ASSIGNMENT: Copy out all the lines of the data that hold the word "then".

MATERIAL TO PROCESS:
↓↓↓
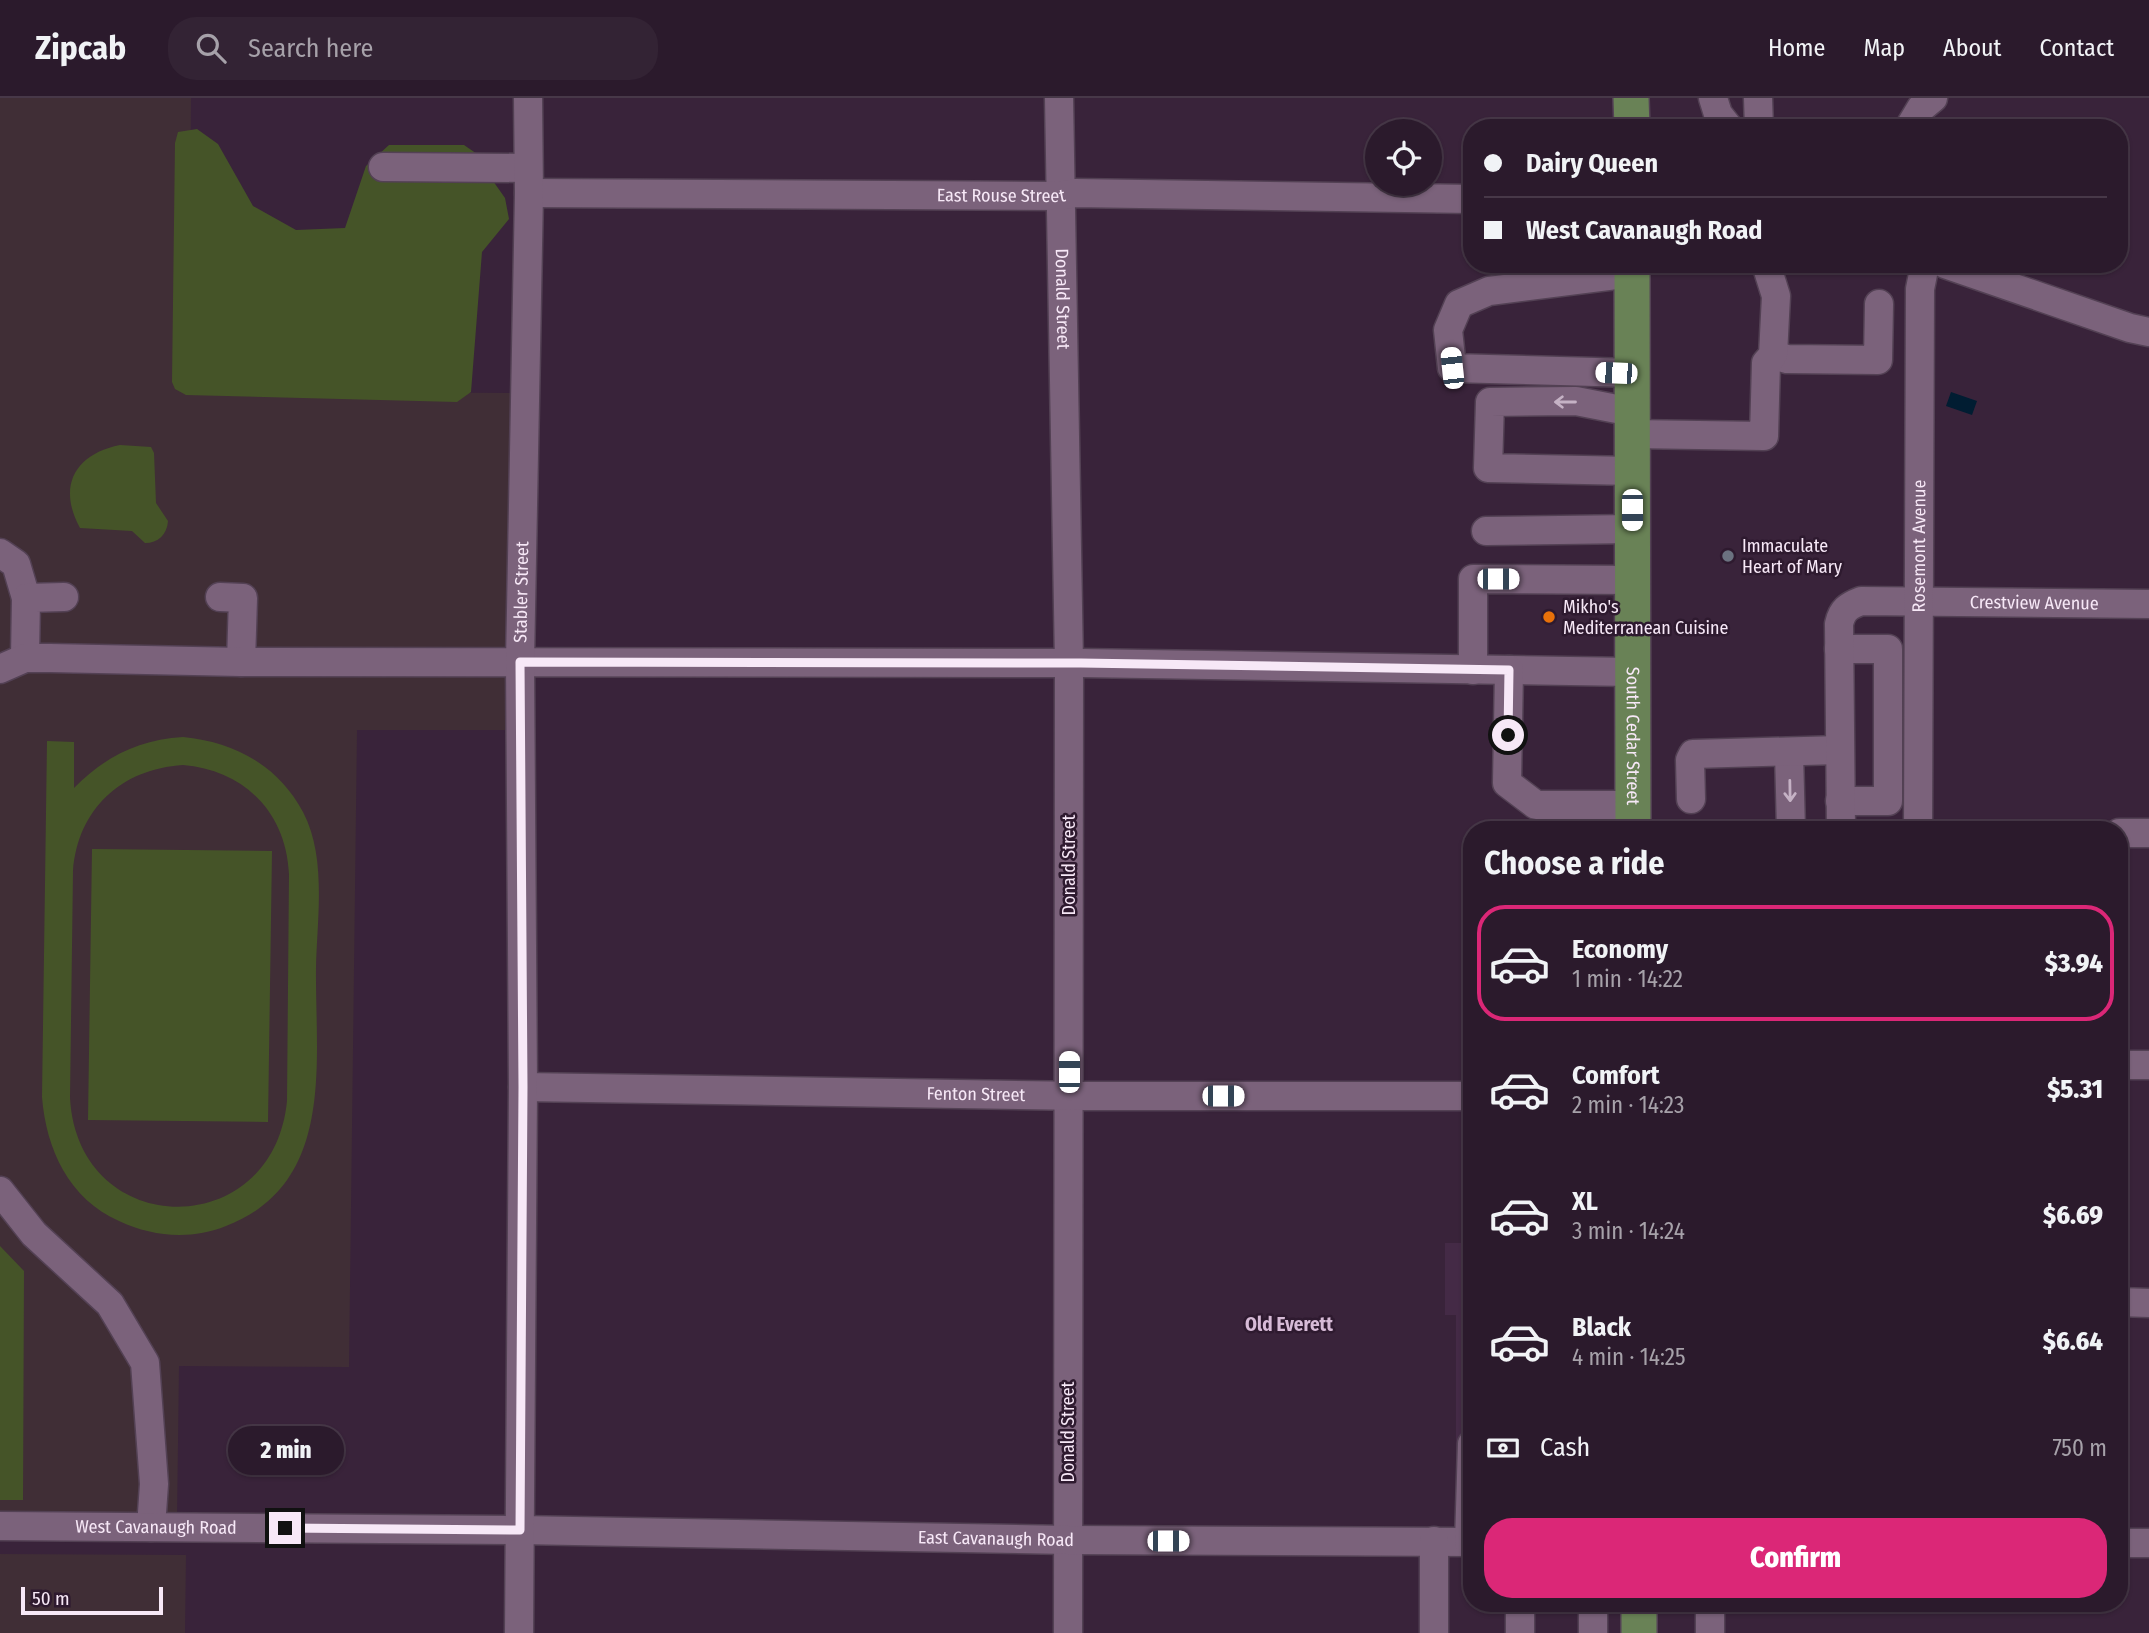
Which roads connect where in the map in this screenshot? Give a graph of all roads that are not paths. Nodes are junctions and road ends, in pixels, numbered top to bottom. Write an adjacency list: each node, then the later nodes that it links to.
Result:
1 (528, 98): 12 (street, Stabler Street)
2 (1059, 98): 13 (street, Donald Street)
3 (1632, 98): 7 (main road)
4 (1713, 98): 8 (street)
5 (1758, 98): 9 (street)
6 (1933, 98): 10 (street)
7 (1632, 119)
8 (1722, 119)
9 (1759, 119)
10 (1914, 119)
11 (383, 167): 12 (street, East Rouse Street)
12 (528, 181): 13 (street, East Rouse Street); 37 (street, Stabler Street)
13 (1060, 196): 14 (street, East Rouse Street); 38 (street, Donald Street)
14 (1463, 199)
15 (1606, 273): 23 (street)
16 (1632, 273): 23 (main road, South Cedar Street)
17 (1769, 273): 22 (street)
18 (1923, 273): 33 (street, Rosemont Avenue)
19 (1971, 273): 21 (street)
20 (1879, 304): 22 (street)
21 (2149, 332)
22 (1773, 355): 24 (street)
23 (1632, 373): 24 (main road, South Cedar Street)
24 (1632, 423): 25 (main road, South Cedar Street); 25 (street, one-way to 25)
25 (1632, 471): 26 (main road, South Cedar Street)
26 (1632, 529): 27 (street); 29 (main road, South Cedar Street)
27 (1486, 531)
28 (0, 553): 32 (street)
29 (1632, 580): 40 (street); 42 (main road, South Cedar Street)
30 (64, 597): 32 (street)
31 (220, 597): 36 (street)
32 (26, 598): 39 (street)
33 (1919, 603): 34 (street, Crestview Avenue); 35 (street, Crestview Avenue); 50 (street, Rosemont Avenue)
34 (2149, 604)
35 (1839, 649): 43 (street); 46 (street)
36 (241, 662): 37 (street); 39 (street)
37 (520, 662): 38 (street); 55 (street, Stabler Street)
38 (1069, 663): 40 (street); 56 (street, Donald Street)
39 (12, 664)
40 (1473, 670): 41 (street)
41 (1509, 670): 42 (street); 47 (street)
42 (1632, 672): 47 (main road, South Cedar Street)
43 (1839, 750): 44 (street); 46 (street)
44 (1789, 753): 45 (street); 48 (street, one-way to 48)
45 (1691, 799)
46 (1840, 801): 49 (street)
47 (1633, 817)
48 (1791, 821)
49 (1841, 821)
50 (1918, 821)
51 (2128, 833): 52 (street)
52 (2149, 834)
53 (2128, 1065): 54 (street)
54 (2149, 1065)
55 (523, 1087): 56 (street, Fenton Street); 63 (street, Stabler Street)
56 (1069, 1095): 57 (street, Fenton Street); 64 (street, Donald Street)
57 (1463, 1096)
58 (0, 1191): 62 (street)
59 (2128, 1302): 60 (street)
60 (2149, 1303)
61 (0, 1526): 62 (street, West Cavanaugh Road)
62 (151, 1527): 63 (street, West Cavanaugh Road)
63 (520, 1530): 64 (street, East Cavanaugh Road); 73 (street, Stabler Street)
64 (1068, 1540): 65 (street, East Cavanaugh Road); 74 (street, Donald Street)
65 (1434, 1541): 66 (street, East Cavanaugh Road); 75 (street)
66 (1463, 1542)
67 (2128, 1543): 68 (street)
68 (2149, 1543)
69 (1520, 1612): 76 (street)
70 (1593, 1612): 77 (street)
71 (1639, 1612): 78 (main road)
72 (1710, 1612): 79 (street)
73 (519, 1633)
74 (1068, 1633)
75 (1434, 1633)
76 (1520, 1633)
77 (1593, 1633)
78 (1639, 1633)
79 (1710, 1633)

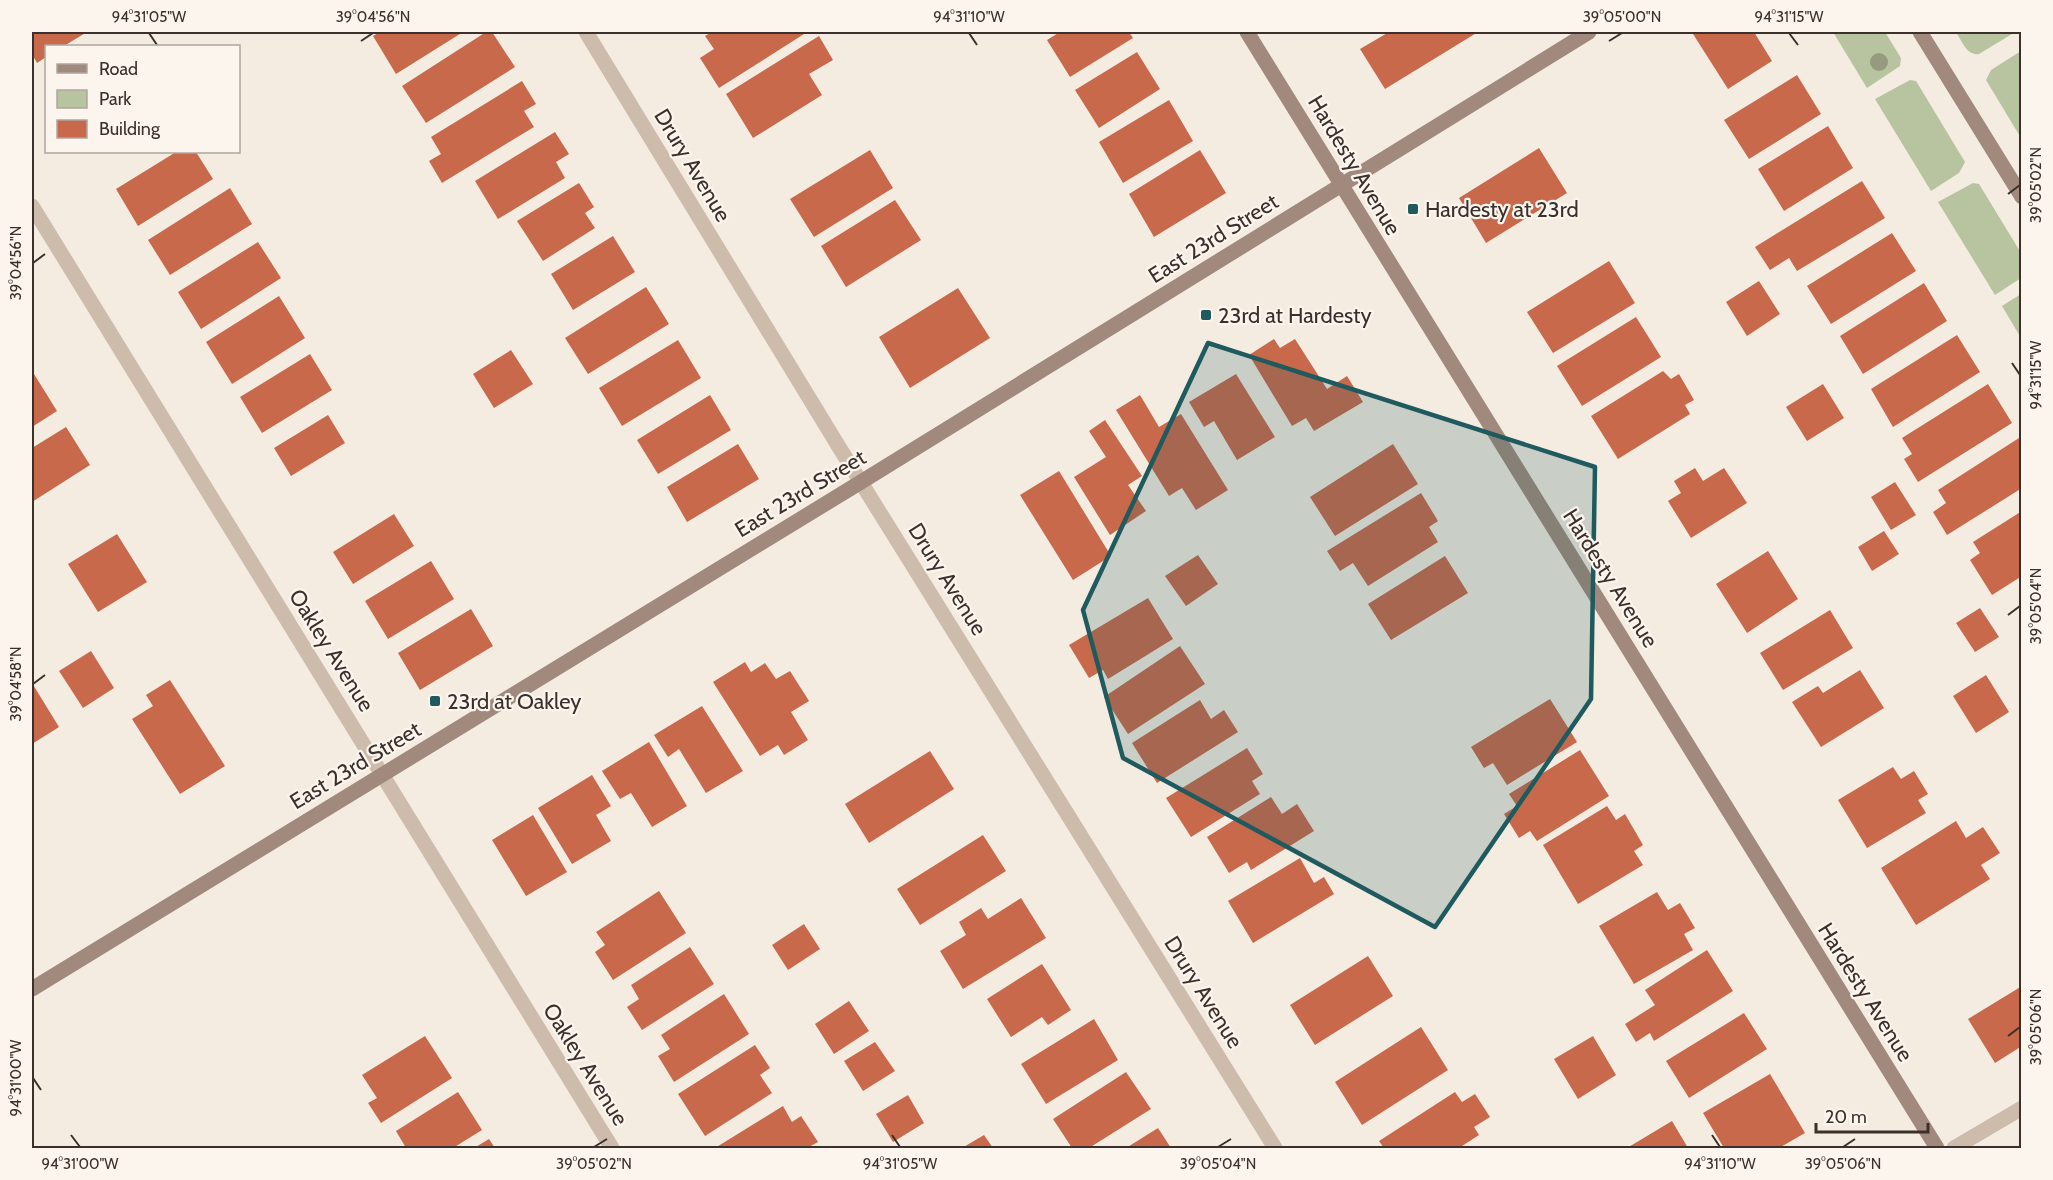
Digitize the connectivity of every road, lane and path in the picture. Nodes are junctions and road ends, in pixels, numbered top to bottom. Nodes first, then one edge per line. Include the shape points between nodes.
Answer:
1 (586, 32) edge
2 (1247, 32) edge
3 (1589, 32) edge
4 (1920, 32) edge
5 (1341, 186) junction
6 (2022, 197) edge
7 (32, 206) edge
8 (861, 482) junction
9 (382, 775) junction
10 (32, 989) edge
11 (2022, 1108) edge
12 (612, 1149) edge
13 (1275, 1149) edge
14 (1937, 1149) edge
15 (1954, 1149) edge

1 - 8 street, Drury Avenue
2 - 5 main road, Hardesty Avenue
3 - 5 main road, East 23rd Street
4 - 6 main road
5 - 8 main road, East 23rd Street
5 - 14 main road, Hardesty Avenue
7 - 9 street, Oakley Avenue
8 - 9 main road, East 23rd Street
8 - 13 street, Drury Avenue
9 - 10 main road, East 23rd Street
9 - 12 street, Oakley Avenue
11 - 15 street

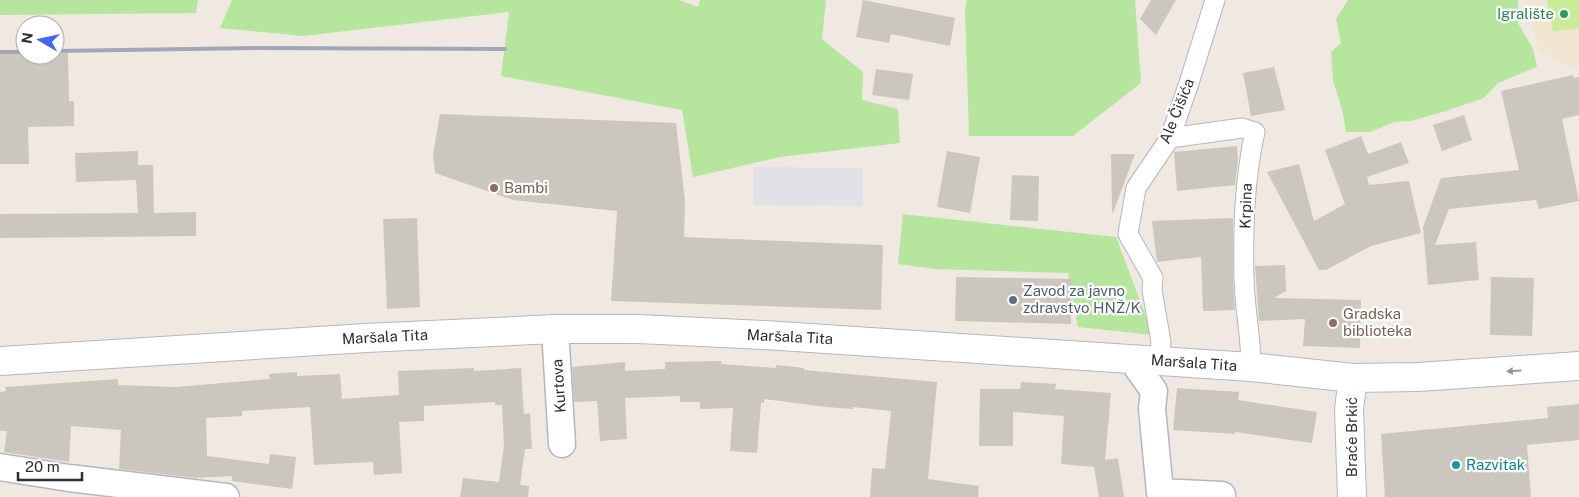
↑↑↑
EXERCISE SOLUTION:
Which roads connect where in the map in this screenshot? Give a graph of all roads that are not paths. Nodes are junctions and road ends, in pixels, numbered top to bottom. Write an adjacency list: each node, then the later nodes that it links to.
Digitize the connectivity of every road, lane and path in the picture. Nodes are junctions and road ends, in pixels, numbered top to bottom. Nodes first, then one edge per line. Include the shape points between nodes.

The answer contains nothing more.